Miller noted that the parts of the brain that help to regulate emotions and make rational decisions aren’t developed in young people. While professionals who are trained to work with kids know how to calm them down, she said, officers are typically not equipped to de-escalate heated situations with young people.
“Police officers, including members of the school safety division who work in schools full time, have none of that training and often see teenagers as dangerous or as threatening and not as children,” Miller said. “This is particularly true for young people of color, who tend to be seen as older and more threatening than white teenagers.”
A local violence interruption group questioned why police were called in to handle the situation, instead of them.
“It’s really not their job,” said Mike Perry, program manager for True2Life, an organization that works to reduce violence on Staten Island. “You need to have the community in the schools. You don’t need to send in the NYPD to break up a fight.”

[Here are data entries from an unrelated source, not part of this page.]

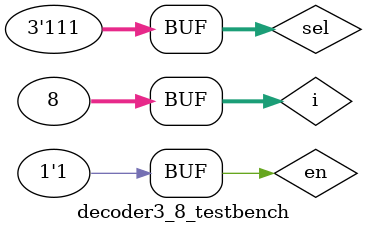
<source format=sv>
`timescale 1ns/10ps

module decoder3_8 (
   output [7:0] d,
   input  [2:0] sel,
   input        en
);

   parameter DELAY = 0.05;

   logic [2:0] seln;
   not #DELAY n0 (seln[0], sel[0]);
   not #DELAY n1 (seln[1], sel[1]);
   not #DELAY n2 (seln[2], sel[2]);

   and #DELAY d0 (d[0], en, seln[2], seln[1], seln[0]);
   and #DELAY d1 (d[1], en, seln[2], seln[1], sel[0]);
   and #DELAY d2 (d[2], en, seln[2], sel[1],  seln[0]);
   and #DELAY d3 (d[3], en, seln[2], sel[1],  sel[0]);
   and #DELAY d4 (d[4], en, sel[2],  seln[1], seln[0]);
   and #DELAY d5 (d[5], en, sel[2],  seln[1], sel[0]);
   and #DELAY d6 (d[6], en, sel[2],  sel[1],  seln[0]);
   and #DELAY d7 (d[7], en, sel[2],  sel[1],  sel[0]);
endmodule

module decoder3_8_testbench ();
   logic [7:0] d;
   logic [2:0] sel;
   logic       en;

   decoder3_8 dut (.d, .sel, .en);

   integer i;
   initial begin
      en = 1'b0;
      for (i = 0; i < 8; i++) begin
         sel = i; #10;
         assert(d == 8'h00);
      end
      sel = 2'b00;
      en = 1'b1;
      for (i = 0; i < 8; i++) begin
         sel = i; #10;
         assert(d == 8'h01 << i);
      end
   end
endmodule

</source>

Perry, who said he has been in touch with the family of the girl who was assaulted, said True2Life is supposed to be stationed at the middle school just feet from where the fight occurred, as part of the city’s new Project Pivot program, which is sending community groups into 138 schools where students are most at risk of violence to provide mentoring and other violence prevention programming. But the city’s bureaucratic process has taken longer than expected, he said, and the group doesn’t expect to be in the school for at least a few more weeks.
“Lives hang in the balance when that process is not expedited,” Perry said. “Clearly a situation like yesterday could have been avoided if the processes were much faster.”
The Department of Education referred questions about Project Pivot to the mayor’s office, which did not immediately comment.
Perry said he hopes that Project Pivot will shift more of the responsibility to community groups to support young people and prevent them from resorting to violence — once it’s up and running. He said people who are from the area and know the kids in the schools will be better equipped to relate to them “with sensitivity and with understanding.”
“Those of us who are parents, put yourself in our shoes and you can only imagine what you would feel if that was our child,” said Perry. “The village that we come from, that is our child.”